Your instructions
Pictures aside, repeat the whole listing word for word.

= = =

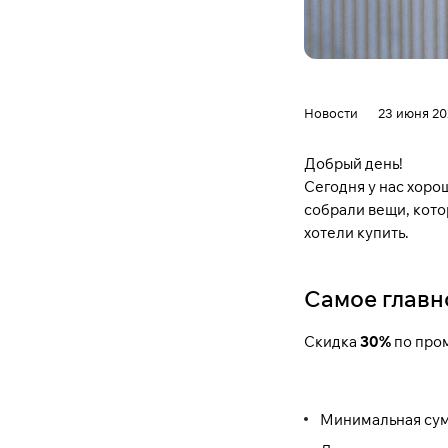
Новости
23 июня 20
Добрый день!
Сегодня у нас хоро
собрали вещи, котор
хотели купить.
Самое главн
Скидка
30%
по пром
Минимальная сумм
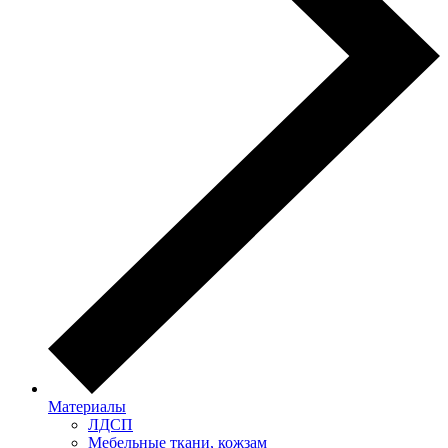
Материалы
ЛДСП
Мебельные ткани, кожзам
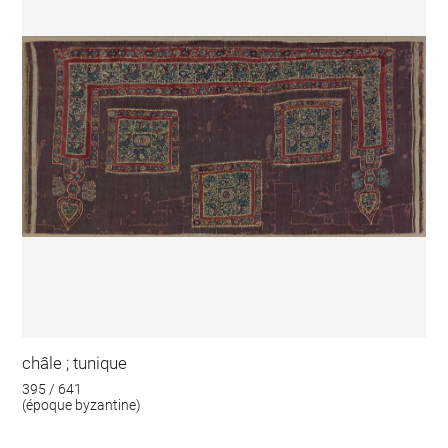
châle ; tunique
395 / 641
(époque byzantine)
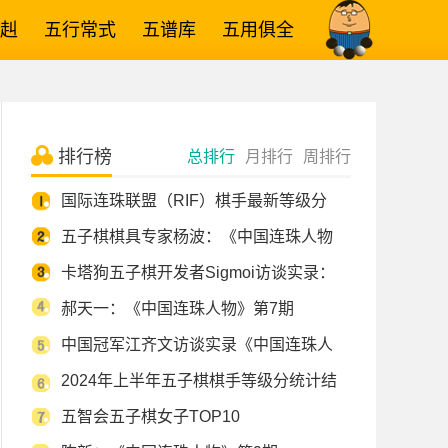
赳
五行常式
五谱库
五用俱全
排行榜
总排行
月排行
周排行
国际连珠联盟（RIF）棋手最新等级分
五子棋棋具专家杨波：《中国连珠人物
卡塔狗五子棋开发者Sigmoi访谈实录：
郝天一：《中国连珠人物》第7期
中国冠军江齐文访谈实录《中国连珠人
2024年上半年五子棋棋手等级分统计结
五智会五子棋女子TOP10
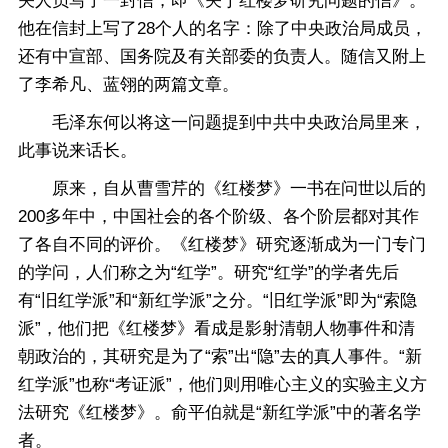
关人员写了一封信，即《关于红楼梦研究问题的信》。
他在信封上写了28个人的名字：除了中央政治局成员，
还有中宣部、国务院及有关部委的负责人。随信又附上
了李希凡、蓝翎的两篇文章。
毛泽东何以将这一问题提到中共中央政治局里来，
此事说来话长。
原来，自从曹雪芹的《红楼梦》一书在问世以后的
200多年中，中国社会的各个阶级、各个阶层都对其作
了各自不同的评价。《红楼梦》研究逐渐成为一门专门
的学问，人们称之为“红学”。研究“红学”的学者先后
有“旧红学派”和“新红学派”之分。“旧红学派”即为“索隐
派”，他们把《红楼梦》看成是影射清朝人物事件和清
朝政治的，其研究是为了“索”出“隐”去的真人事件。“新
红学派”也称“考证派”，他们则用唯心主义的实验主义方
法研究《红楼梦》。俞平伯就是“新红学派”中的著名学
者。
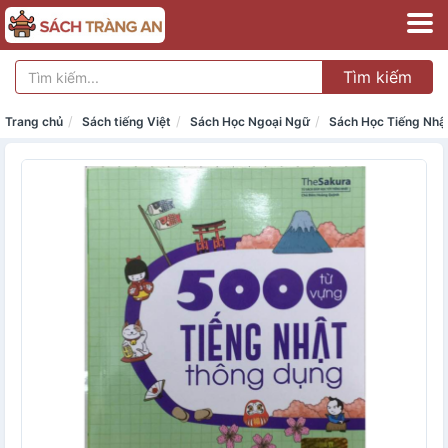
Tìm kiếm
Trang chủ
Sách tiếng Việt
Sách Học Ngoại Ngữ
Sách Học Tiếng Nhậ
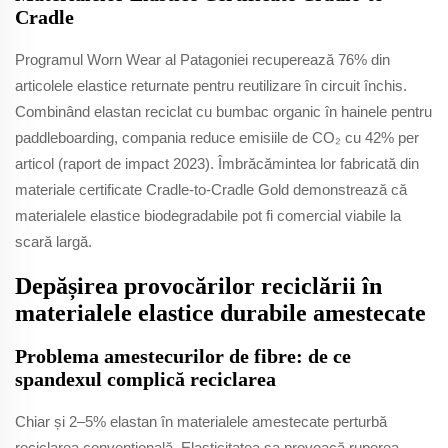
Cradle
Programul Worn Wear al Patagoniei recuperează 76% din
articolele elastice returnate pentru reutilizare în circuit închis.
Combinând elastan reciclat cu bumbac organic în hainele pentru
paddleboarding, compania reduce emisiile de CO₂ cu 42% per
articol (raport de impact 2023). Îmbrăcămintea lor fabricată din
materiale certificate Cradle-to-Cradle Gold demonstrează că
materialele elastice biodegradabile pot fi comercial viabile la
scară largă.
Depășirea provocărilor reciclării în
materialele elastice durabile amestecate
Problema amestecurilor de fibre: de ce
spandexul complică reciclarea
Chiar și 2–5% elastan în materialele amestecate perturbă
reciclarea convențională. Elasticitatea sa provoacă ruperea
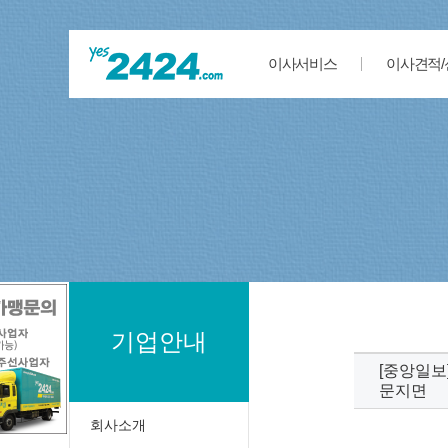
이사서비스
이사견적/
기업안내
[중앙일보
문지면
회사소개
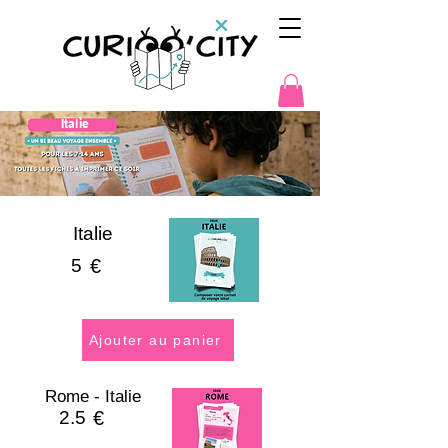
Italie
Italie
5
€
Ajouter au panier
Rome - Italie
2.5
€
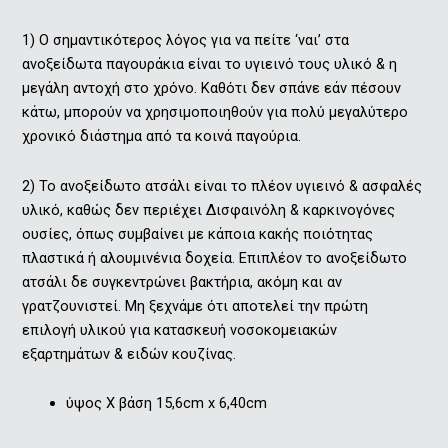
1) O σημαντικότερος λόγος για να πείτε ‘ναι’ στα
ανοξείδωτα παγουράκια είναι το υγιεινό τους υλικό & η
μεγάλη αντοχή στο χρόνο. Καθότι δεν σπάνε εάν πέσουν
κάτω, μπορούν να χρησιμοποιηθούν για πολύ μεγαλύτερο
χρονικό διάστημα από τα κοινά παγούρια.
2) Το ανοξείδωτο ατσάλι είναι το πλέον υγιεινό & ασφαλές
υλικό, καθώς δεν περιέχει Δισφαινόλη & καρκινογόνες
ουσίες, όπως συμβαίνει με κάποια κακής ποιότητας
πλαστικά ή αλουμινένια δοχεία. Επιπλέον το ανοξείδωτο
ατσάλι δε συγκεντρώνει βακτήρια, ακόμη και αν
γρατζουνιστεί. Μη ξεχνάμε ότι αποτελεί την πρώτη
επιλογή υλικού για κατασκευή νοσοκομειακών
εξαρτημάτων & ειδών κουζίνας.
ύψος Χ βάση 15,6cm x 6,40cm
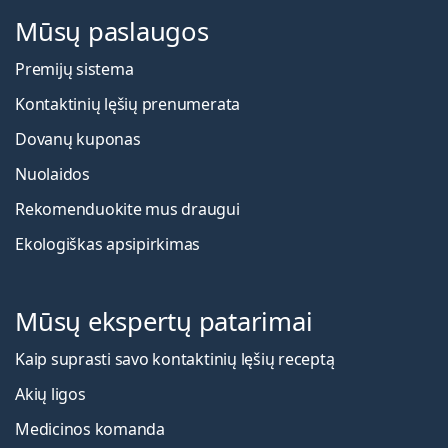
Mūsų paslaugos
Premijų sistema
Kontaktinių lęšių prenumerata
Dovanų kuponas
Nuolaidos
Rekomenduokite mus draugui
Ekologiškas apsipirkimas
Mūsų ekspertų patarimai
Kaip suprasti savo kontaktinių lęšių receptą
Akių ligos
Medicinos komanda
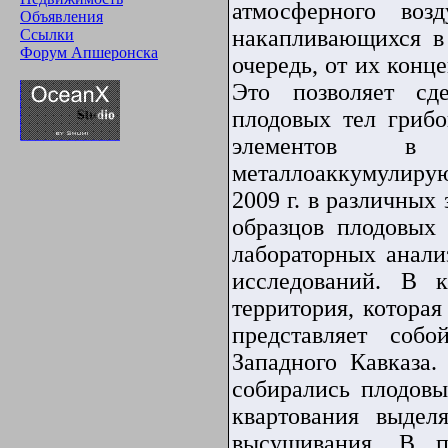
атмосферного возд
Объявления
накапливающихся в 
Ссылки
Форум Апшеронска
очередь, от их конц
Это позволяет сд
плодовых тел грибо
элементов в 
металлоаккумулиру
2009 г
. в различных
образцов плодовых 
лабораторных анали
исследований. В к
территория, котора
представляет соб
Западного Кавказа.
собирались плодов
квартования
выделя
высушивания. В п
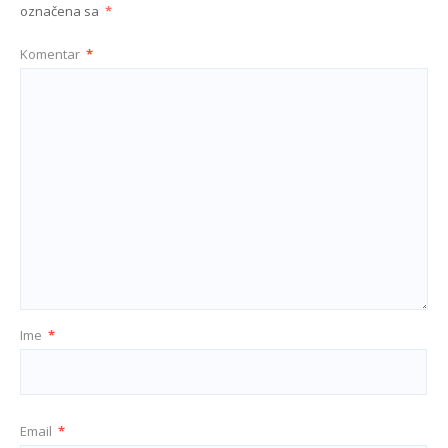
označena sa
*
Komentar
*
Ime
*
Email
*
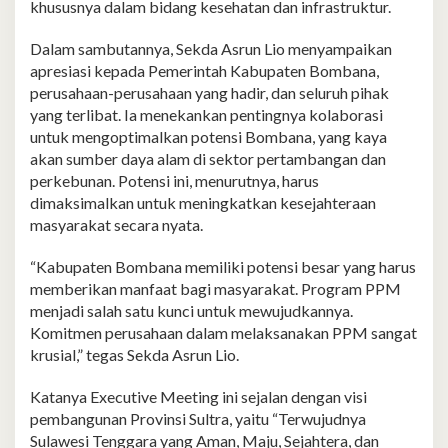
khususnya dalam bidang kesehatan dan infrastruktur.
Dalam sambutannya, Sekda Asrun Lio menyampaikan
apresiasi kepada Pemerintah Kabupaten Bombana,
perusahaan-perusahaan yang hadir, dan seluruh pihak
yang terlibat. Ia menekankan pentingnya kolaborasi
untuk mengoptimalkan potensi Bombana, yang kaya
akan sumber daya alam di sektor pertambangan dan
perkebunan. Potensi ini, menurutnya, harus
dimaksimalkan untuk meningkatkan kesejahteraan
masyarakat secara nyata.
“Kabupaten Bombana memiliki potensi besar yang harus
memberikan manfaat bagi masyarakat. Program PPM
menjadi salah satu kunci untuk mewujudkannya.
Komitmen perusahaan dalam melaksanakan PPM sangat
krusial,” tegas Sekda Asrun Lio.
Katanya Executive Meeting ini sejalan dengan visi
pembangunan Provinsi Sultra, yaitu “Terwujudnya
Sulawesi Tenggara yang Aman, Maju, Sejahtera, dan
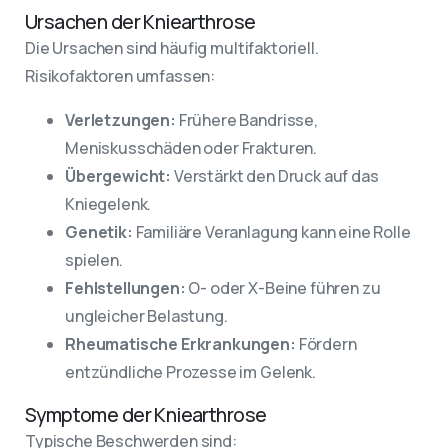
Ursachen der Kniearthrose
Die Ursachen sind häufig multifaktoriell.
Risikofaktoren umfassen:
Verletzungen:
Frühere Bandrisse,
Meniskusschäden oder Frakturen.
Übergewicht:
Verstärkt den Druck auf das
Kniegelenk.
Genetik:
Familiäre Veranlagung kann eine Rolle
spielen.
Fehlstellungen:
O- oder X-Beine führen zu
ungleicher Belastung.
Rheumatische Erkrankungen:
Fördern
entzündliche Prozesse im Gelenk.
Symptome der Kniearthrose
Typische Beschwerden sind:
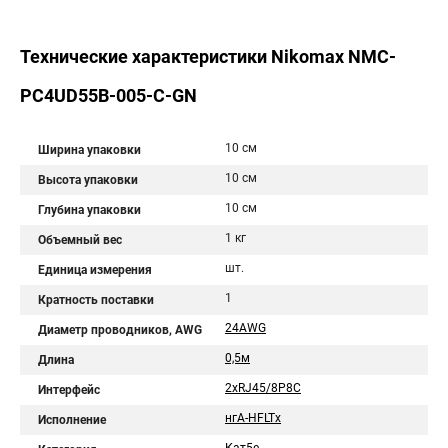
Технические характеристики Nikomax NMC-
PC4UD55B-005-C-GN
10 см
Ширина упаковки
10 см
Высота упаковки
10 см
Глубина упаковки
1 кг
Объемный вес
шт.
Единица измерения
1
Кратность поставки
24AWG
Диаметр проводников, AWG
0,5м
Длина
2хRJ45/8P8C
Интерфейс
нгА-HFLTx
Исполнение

= = =

Answer
Новости
23 июня 20
Добрый день!
Сегодня у нас хоро
собрали вещи, котор
хотели купить.
Самое главн
Скидка
30%
по пром
Минимальная сумм
Материалы
ЛДСП
Мебельные ткани, кожзам
châle ; tunique
395 / 641
(époque byzantine)
赳
五行常式
五谱库
五用俱全
排行榜
总排行
月排行
周排行
国际连珠联盟（RIF）棋手最新等级分
五子棋棋具专家杨波：《中国连珠人物
卡塔狗五子棋开发者Sigmoi访谈实录：
郝天一：《中国连珠人物》第7期
中国冠军江齐文访谈实录《中国连珠人
2024年上半年五子棋棋手等级分统计结
五智会五子棋女子TOP10
关人员写了一封信，即《关于红楼梦研究问题的信》。
他在信封上写了28个人的名字：除了中央政治局成员，
还有中宣部、国务院及有关部委的负责人。随信又附上
了李希凡、蓝翎的两篇文章。
毛泽东何以将这一问题提到中共中央政治局里来，
此事说来话长。
原来，自从曹雪芹的《红楼梦》一书在问世以后的
200多年中，中国社会的各个阶级、各个阶层都对其作
了各自不同的评价。《红楼梦》研究逐渐成为一门专门
的学问，人们称之为“红学”。研究“红学”的学者先后
有“旧红学派”和“新红学派”之分。“旧红学派”即为“索隐
派”，他们把《红楼梦》看成是影射清朝人物事件和清
朝政治的，其研究是为了“索”出“隐”去的真人事件。“新
红学派”也称“考证派”，他们则用唯心主义的实验主义方
法研究《红楼梦》。俞平伯就是“新红学派”中的著名学
者。
Tìm kiếm
Trang chủ
Sách tiếng Việt
Sách Học Ngoại Ngữ
Sách Học Tiếng Nhậ
Cradle
Programul Worn Wear al Patagoniei recuperează 76% din
articolele elastice returnate pentru reutilizare în circuit închis.
Combinând elastan reciclat cu bumbac organic în hainele pentru
paddleboarding, compania reduce emisiile de CO₂ cu 42% per
articol (raport de impact 2023). Îmbrăcămintea lor fabricată din
materiale certificate Cradle-to-Cradle Gold demonstrează că
materialele elastice biodegradabile pot fi comercial viabile la
scară largă.
Depășirea provocărilor reciclării în
materialele elastice durabile amestecate
Problema amestecurilor de fibre: de ce
spandexul complică reciclarea
Chiar și 2–5% elastan în materialele amestecate perturbă
reciclarea convențională. Elasticitatea sa provoacă ruperea
이사서비스
이사견적/
기업안내
[중앙일보
문지면
회사소개
Italie
Italie
5
€
Ajouter au panier
Rome - Italie
2.5
€
1) O σημαντικότερος λόγος για να πείτε ‘ναι’ στα
ανοξείδωτα παγουράκια είναι το υγιεινό τους υλικό & η
μεγάλη αντοχή στο χρόνο. Καθότι δεν σπάνε εάν πέσουν
κάτω, μπορούν να χρησιμοποιηθούν για πολύ μεγαλύτερο
χρονικό διάστημα από τα κοινά παγούρια.
2) Το ανοξείδωτο ατσάλι είναι το πλέον υγιεινό & ασφαλές
υλικό, καθώς δεν περιέχει Δισφαινόλη & καρκινογόνες
ουσίες, όπως συμβαίνει με κάποια κακής ποιότητας
πλαστικά ή αλουμινένια δοχεία. Επιπλέον το ανοξείδωτο
ατσάλι δε συγκεντρώνει βακτήρια, ακόμη και αν
γρατζουνιστεί. Μη ξεχνάμε ότι αποτελεί την πρώτη
επιλογή υλικού για κατασκευή νοσοκομειακών
εξαρτημάτων & ειδών κουζίνας.
ύψος Χ βάση 15,6cm x 6,40cm
Mūsų paslaugos
Premijų sistema
Kontaktinių lęšių prenumerata
Dovanų kuponas
Nuolaidos
Rekomenduokite mus draugui
Ekologiškas apsipirkimas
Mūsų ekspertų patarimai
Kaip suprasti savo kontaktinių lęšių receptą
Akių ligos
Medicinos komanda
атмосферного возд
Объявления
накапливающихся в 
Ссылки
Форум Апшеронска
очередь, от их конц
Это позволяет сд
плодовых тел грибо
элементов в 
металлоаккумулиру
2009 г
. в различных
образцов плодовых 
лабораторных анали
исследований. В к
территория, котора
представляет соб
Западного Кавказа.
собирались плодов
квартования
выделя
высушивания. В п
označena sa
*
Komentar
*
Ime
*
Email
*
khususnya dalam bidang kesehatan dan infrastruktur.
Dalam sambutannya, Sekda Asrun Lio menyampaikan
apresiasi kepada Pemerintah Kabupaten Bombana,
perusahaan-perusahaan yang hadir, dan seluruh pihak
yang terlibat. Ia menekankan pentingnya kolaborasi
untuk mengoptimalkan potensi Bombana, yang kaya
akan sumber daya alam di sektor pertambangan dan
perkebunan. Potensi ini, menurutnya, harus
dimaksimalkan untuk meningkatkan kesejahteraan
masyarakat secara nyata.
“Kabupaten Bombana memiliki potensi besar yang harus
memberikan manfaat bagi masyarakat. Program PPM
menjadi salah satu kunci untuk mewujudkannya.
Komitmen perusahaan dalam melaksanakan PPM sangat
krusial,” tegas Sekda Asrun Lio.
Katanya Executive Meeting ini sejalan dengan visi
pembangunan Provinsi Sultra, yaitu “Terwujudnya
Sulawesi Tenggara yang Aman, Maju, Sejahtera, dan
Ursachen der Kniearthrose
Die Ursachen sind häufig multifaktoriell.
Risikofaktoren umfassen:
Verletzungen:
Frühere Bandrisse,
Meniskusschäden oder Frakturen.
Übergewicht:
Verstärkt den Druck auf das
Kniegelenk.
Genetik:
Familiäre Veranlagung kann eine Rolle
spielen.
Fehlstellungen:
O- oder X-Beine führen zu
ungleicher Belastung.
Rheumatische Erkrankungen:
Fördern
entzündliche Prozesse im Gelenk.
Symptome der Kniearthrose
Typische Beschwerden sind:
Технические характеристики Nikomax NMC-
PC4UD55B-005-C-GN
10 см
Ширина упаковки
10 см
Высота упаковки
10 см
Глубина упаковки
1 кг
Объемный вес
шт.
Единица измерения
1
Кратность поставки
24AWG
Диаметр проводников, AWG
0,5м
Длина
2хRJ45/8P8C
Интерфейс
нгА-HFLTx
Исполнение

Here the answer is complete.